• **What needs to be done**
In your answer, set down the records below exactly as they stand, omitting pictures.

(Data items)
*** Begin section ***
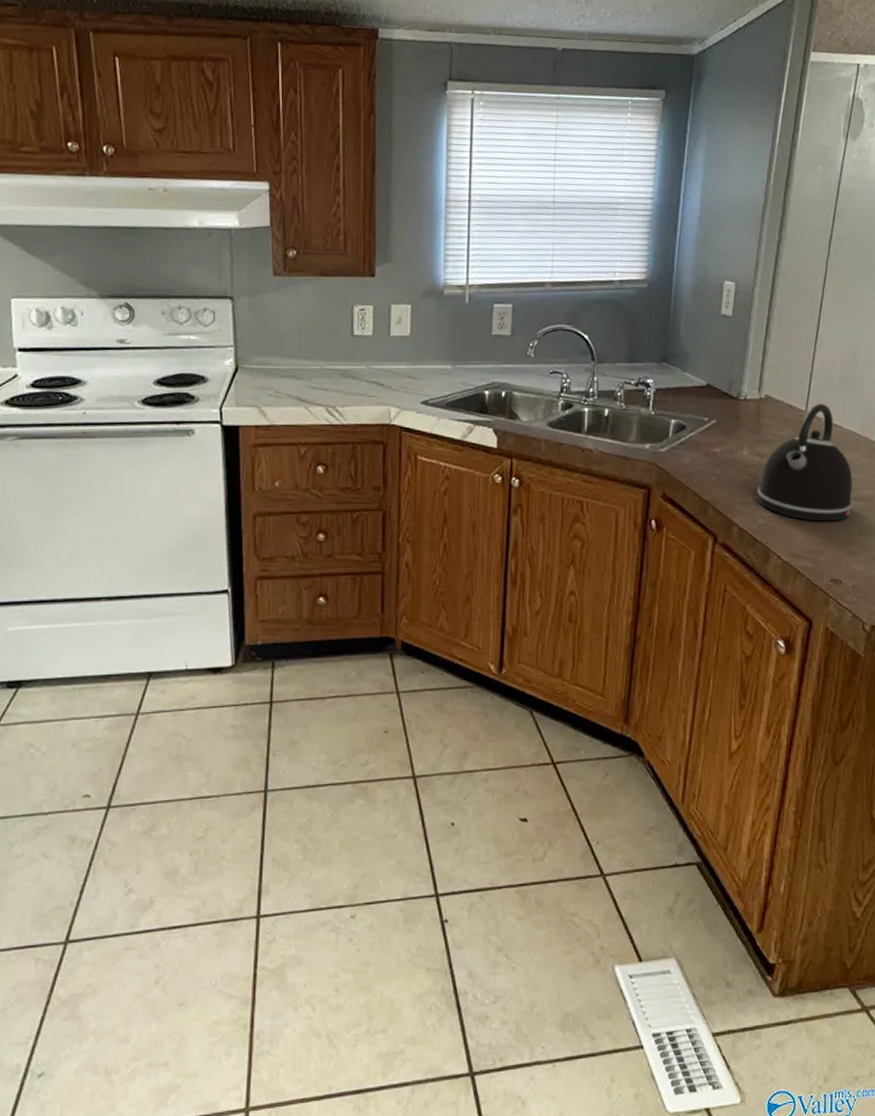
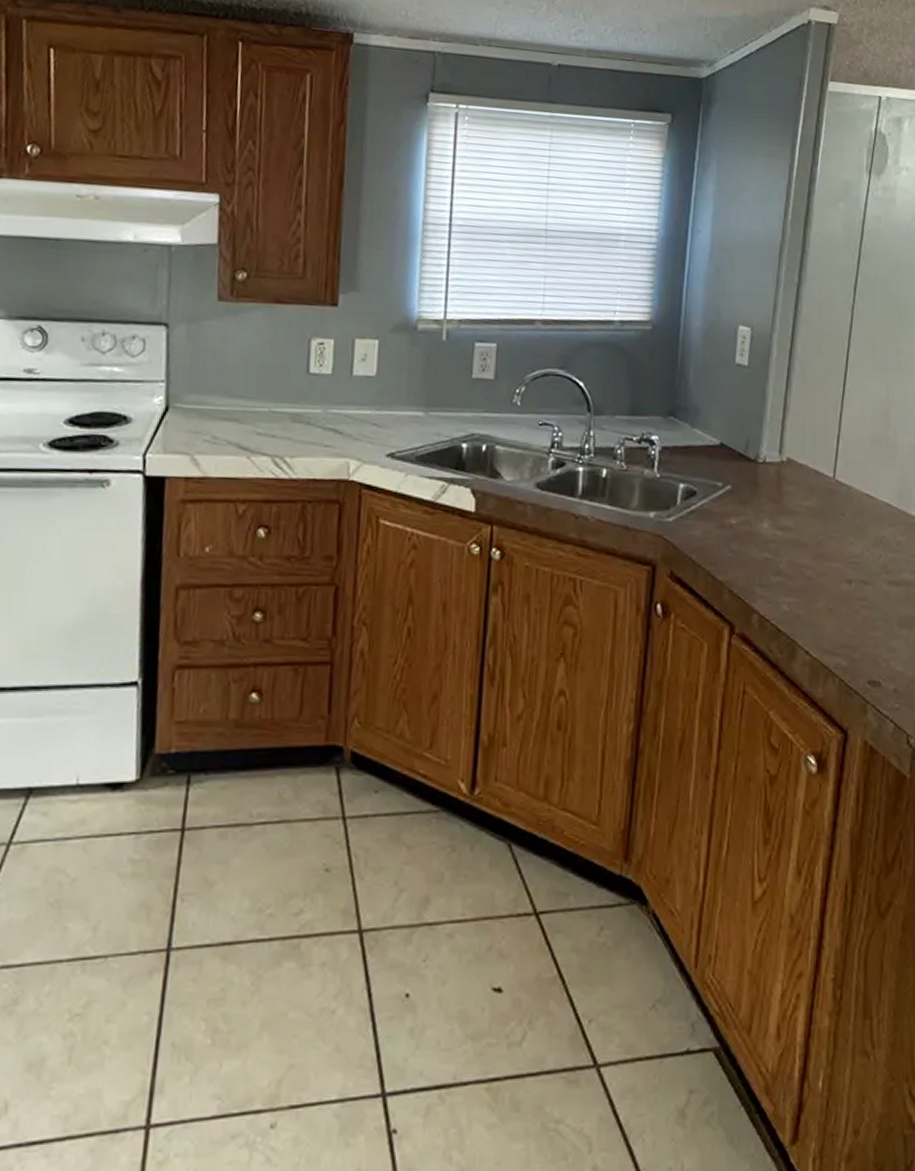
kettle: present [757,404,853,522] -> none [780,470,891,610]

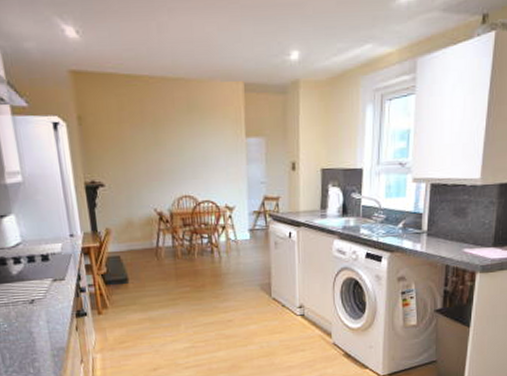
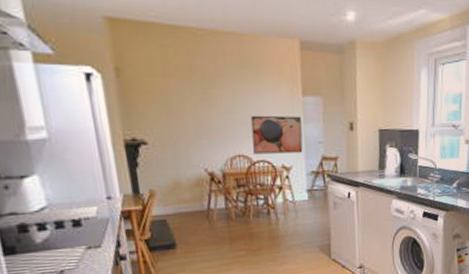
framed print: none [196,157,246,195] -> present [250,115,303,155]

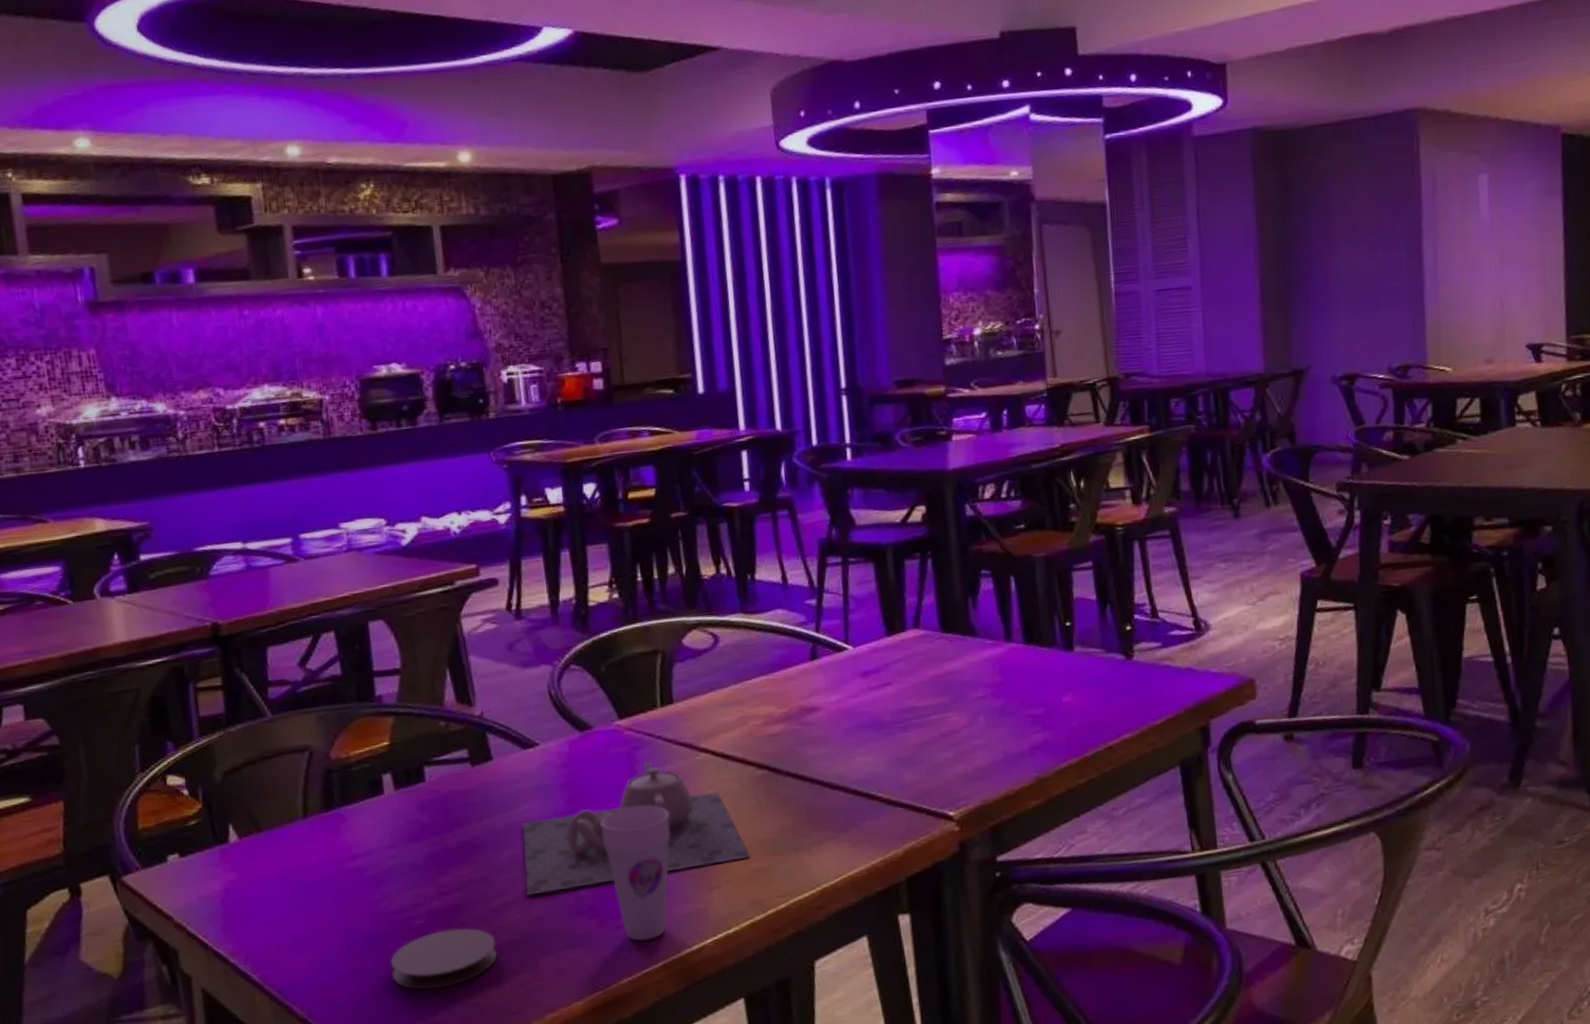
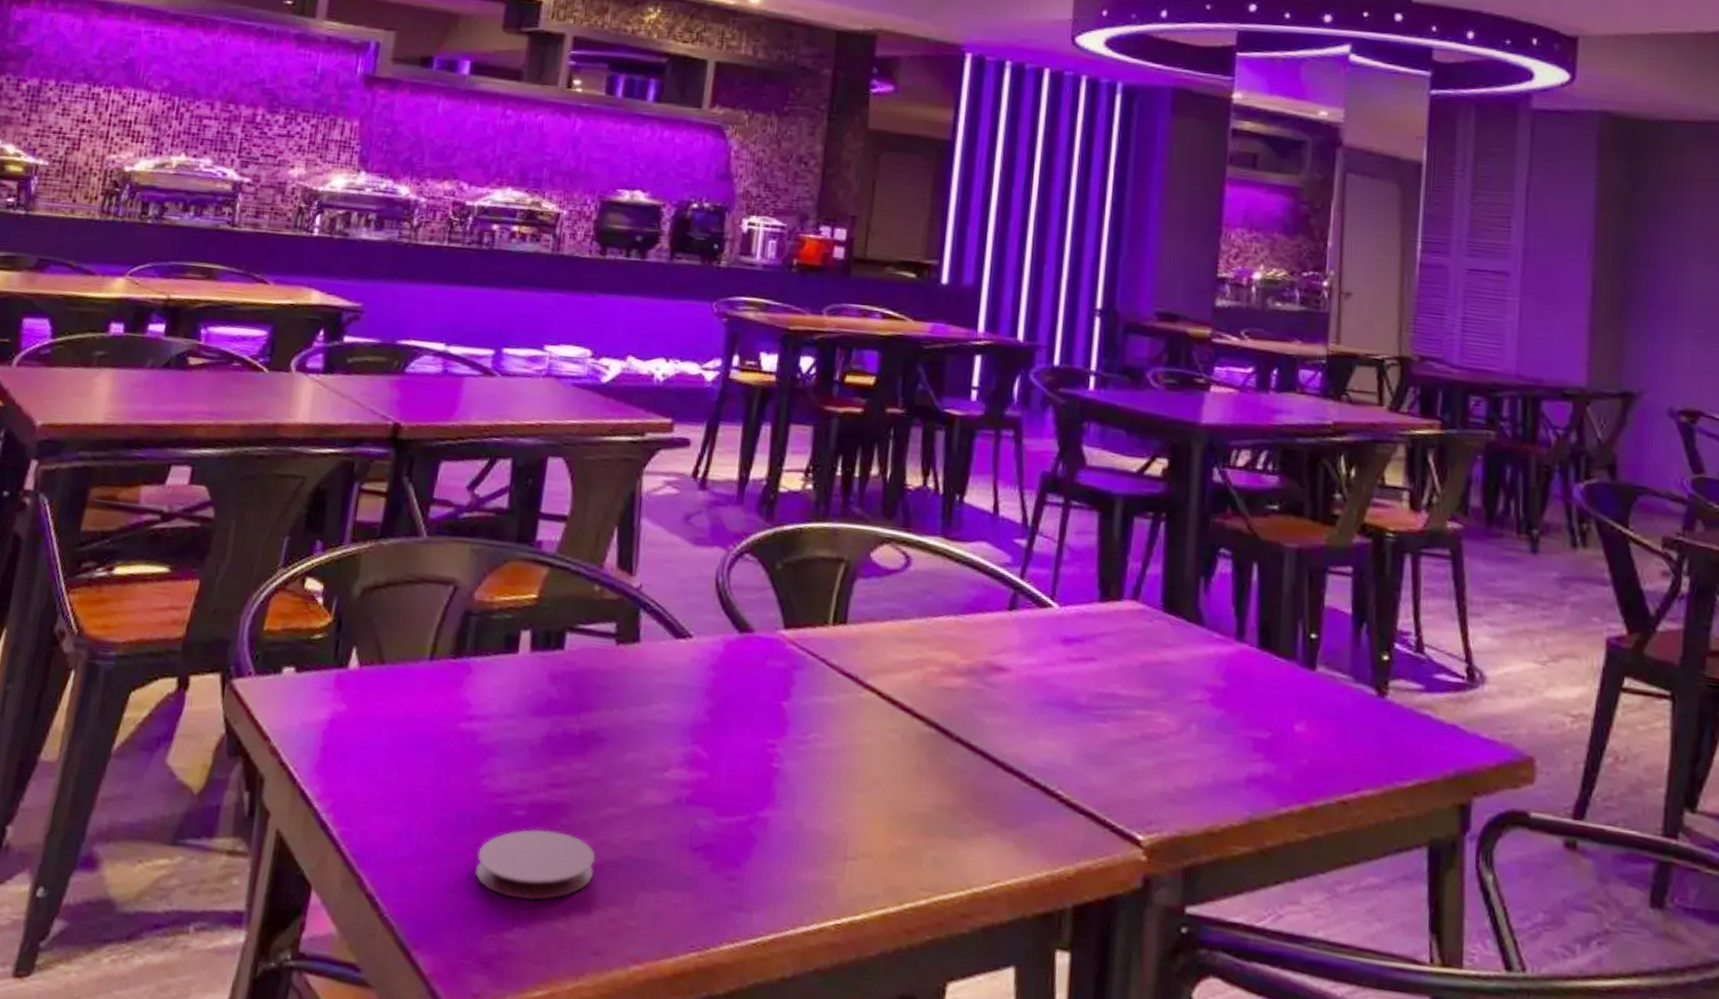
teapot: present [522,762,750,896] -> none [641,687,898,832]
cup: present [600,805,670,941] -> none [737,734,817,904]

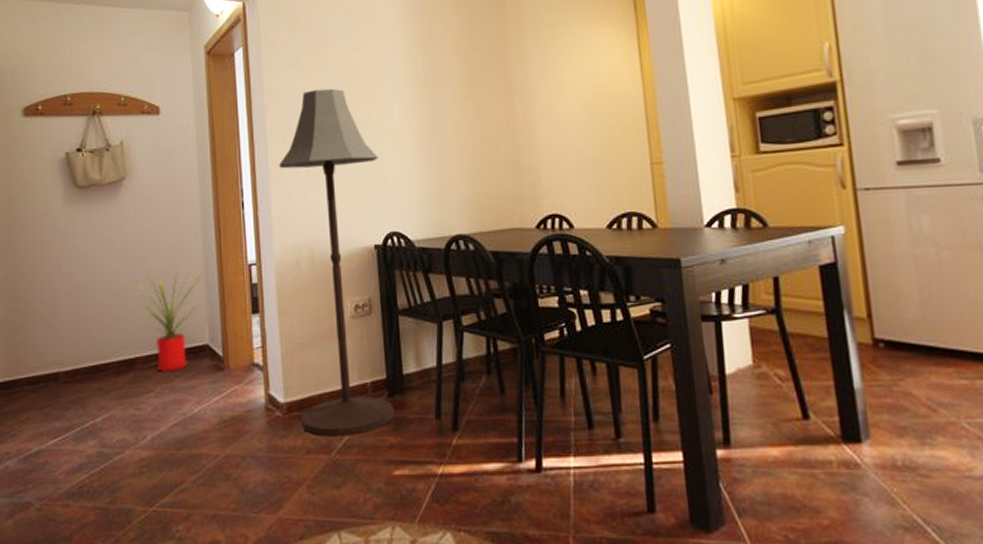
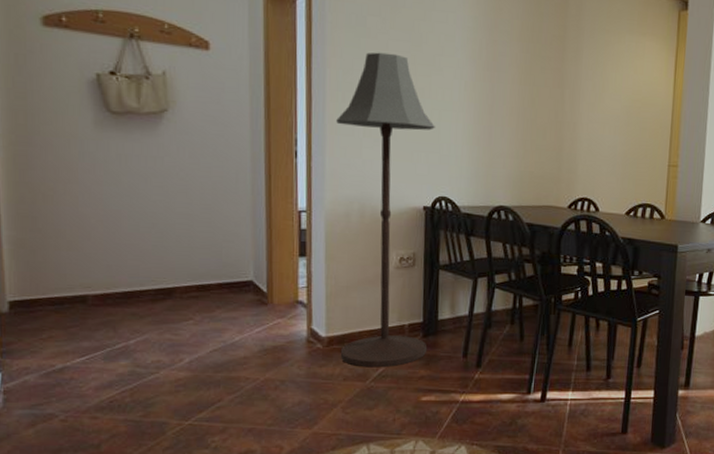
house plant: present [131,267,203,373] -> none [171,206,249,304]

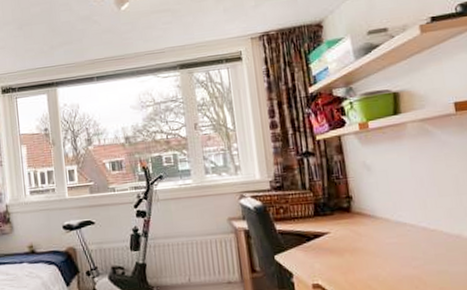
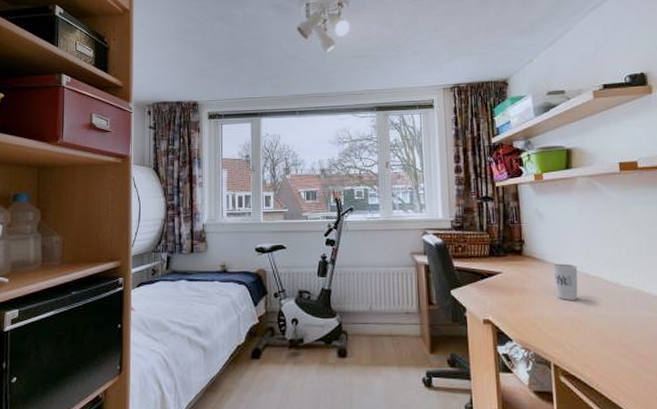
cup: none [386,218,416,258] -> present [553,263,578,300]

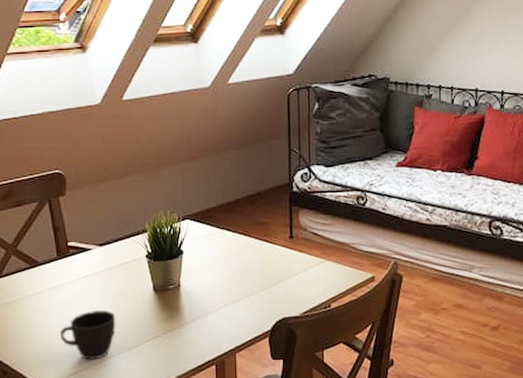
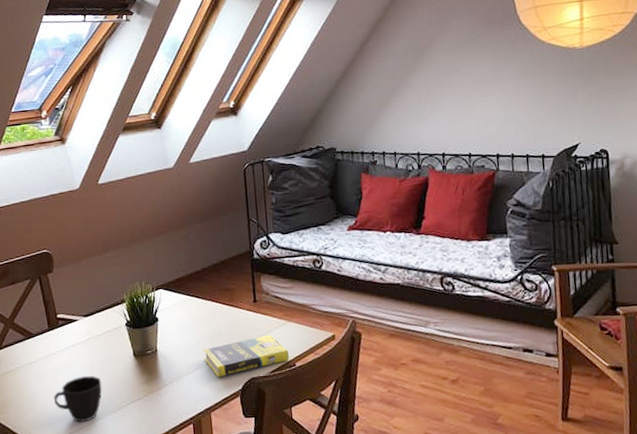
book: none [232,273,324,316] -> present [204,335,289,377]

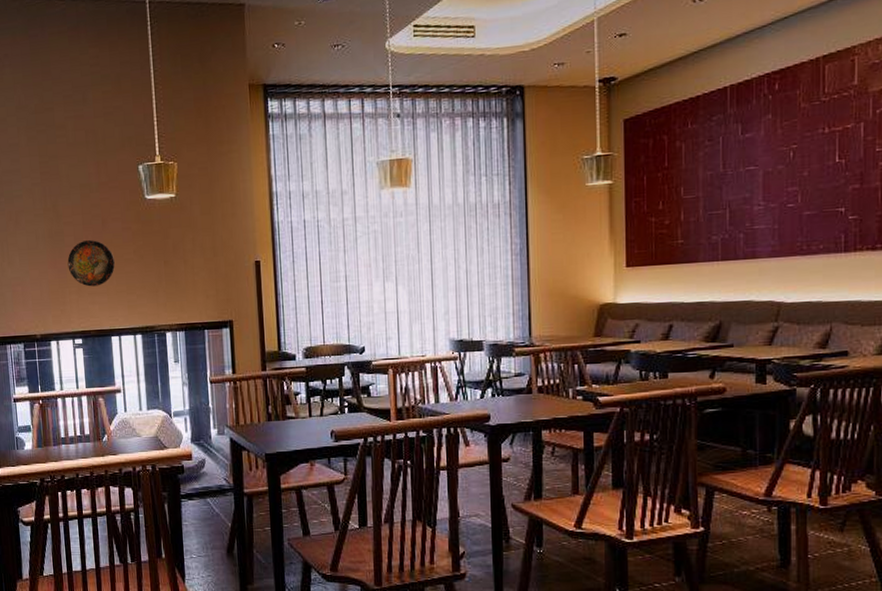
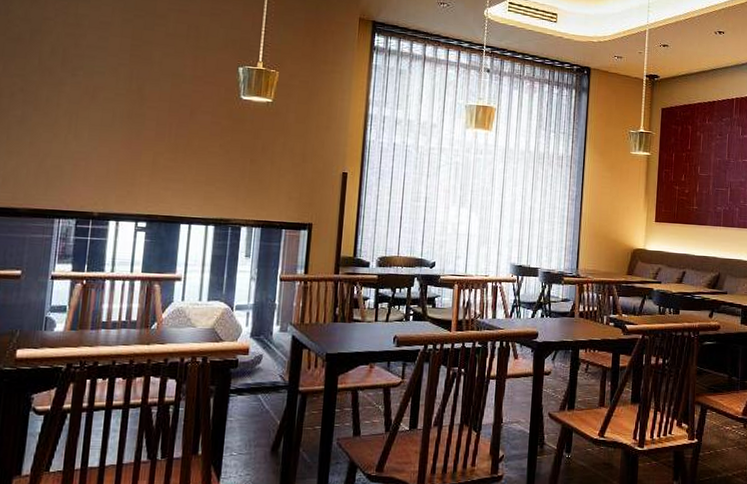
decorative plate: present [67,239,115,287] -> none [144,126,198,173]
*** End section ***
• **Exercise result**
kettle: present [757,404,853,522] -> none [780,470,891,610]

framed print: none [196,157,246,195] -> present [250,115,303,155]

teapot: present [522,762,750,896] -> none [641,687,898,832]
cup: present [600,805,670,941] -> none [737,734,817,904]

house plant: present [131,267,203,373] -> none [171,206,249,304]

cup: none [386,218,416,258] -> present [553,263,578,300]

book: none [232,273,324,316] -> present [204,335,289,377]

decorative plate: present [67,239,115,287] -> none [144,126,198,173]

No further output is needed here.